┌─ PAGE EXCERPT

Mental Health Education Club

For those interested in spreading mental health awareness, consider joining Mental Health Education Club, one of the most burgeoning new clubs NN has to offer. MHEC, which also goes by the name of the nonprofit organization Erika’s Lighthouse, meets every other Thursday after school in room 1400.

The club is directed by senior Samuel Schwartz alongside sponsors Kerry Powell and Mary Richards, and it engages in humanitarian efforts to, in the words of its motto, “break the stigma” surrounding mental illness and promote proactivity around the school.

MHEC regularly invites speakers with powerful mental health-related stories and frequently collaborates with other clubs, such as Israeli Club and Pan-Asian Student Association, to showcase the universality of mental illness alongside its societal perpetuation.

“I’ve seen the terrible effects that can come from mental health issues, so I want to help bring change to impact our community within NN and Skokie,” Schwartz said.

Talking About God Club

For those interested in an open religious dialogue, look no further than Talking About God (TAG) Club. Meeting every Friday morning at 7:30 a.m. in room 2045, and headed by founding senior Peter Sahyouni, conversations develop around a single given topic, like the afterlife or the ethics of world suffering.

“In our day and age, there’s this taboo on talking about God,” Sahyouni said. “In reality, it’s one of the most important subjects we could talk about because it affects all of us. Personally, when I started seeking answers to those ‘God questions’, it changed my life for the better, and I’m hoping something similar can happen to other students.”

One of the most important things you need to know about TAG is that it isn’t a Christian-exclusive club; most of the energy of the club’s discussions comes from them being open-ended, allowing perspectives of multiple religious or non-religious backgrounds to coexist.

Moreover, TAG is a different club from the similarly God-oriented Agape Club, which meets on the same day in the same room, but after school.

└─
┌─ RAW DATA

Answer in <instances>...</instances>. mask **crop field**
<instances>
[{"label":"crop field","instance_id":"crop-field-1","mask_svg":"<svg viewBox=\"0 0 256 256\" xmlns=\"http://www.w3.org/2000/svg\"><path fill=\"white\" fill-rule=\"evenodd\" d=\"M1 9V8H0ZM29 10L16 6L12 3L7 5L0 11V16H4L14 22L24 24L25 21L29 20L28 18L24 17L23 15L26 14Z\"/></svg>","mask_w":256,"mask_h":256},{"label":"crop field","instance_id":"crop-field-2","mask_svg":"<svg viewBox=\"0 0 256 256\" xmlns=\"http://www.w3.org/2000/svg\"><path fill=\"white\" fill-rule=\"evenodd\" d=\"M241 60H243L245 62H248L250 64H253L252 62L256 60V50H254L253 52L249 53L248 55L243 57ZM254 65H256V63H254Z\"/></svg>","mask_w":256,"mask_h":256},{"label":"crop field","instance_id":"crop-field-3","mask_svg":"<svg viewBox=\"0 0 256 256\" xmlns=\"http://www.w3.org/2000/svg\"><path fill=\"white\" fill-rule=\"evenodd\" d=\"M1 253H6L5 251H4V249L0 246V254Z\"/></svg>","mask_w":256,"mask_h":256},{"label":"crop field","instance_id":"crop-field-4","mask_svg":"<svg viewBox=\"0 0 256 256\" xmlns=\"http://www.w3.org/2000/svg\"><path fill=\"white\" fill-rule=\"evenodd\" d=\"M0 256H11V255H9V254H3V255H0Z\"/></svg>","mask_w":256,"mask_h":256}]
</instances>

└─

* TASK DETAILS
Write what comes next in the piece on school clubs, picking up after its final sentence.

* EXERCISE OUTPUT
Niles North in Focus

For those interested in photography, Niles North in Focus (NNIF) – also known as Photo Club – is the club for you. Meeting Wednesdays after school in room 1685, sponsored by art teacher Alethea Busch and led by founding sophomore Micah Bettenhausen, NNIF is a space where aspiring photographers and photo editors can improve their crafts.

With access to industry-standard cameras, lighting, and software from the fine arts department, people are allowed to improve their individual crafts and additionally collaborate with other students of similar or different creative interests.

“Everyone is an amateur photographer, but it doesn’t come naturally to everyone,” Bettenhausen said. “My goal is to bring the joy that I feel when I take pictures to all.”

Our Pace

For female students who are interested in joining a friendly community where they can pursue a healthy lifestyle, Our Pace may be a good home for you. Started by senior Kaitlyn Homa and meeting Thursdays in student activities after school, the all-girls club has an immediate objective of giving females a space for independent workout sessions, but dedicates itself to the deeper goal of character building.

“With my club, I hope to reach out to the woman at our school struggling to find their confidence as I once was before,” Homa said. “I see the wider importance of Our Pace in ways such as bringing girls together to really empower each other like never before.”

These are just several of the multitude of student-run clubs in the walls of Niles North, and whether it’s supporting fellow students or getting inspiration to lead your own club, we hope this inspired you.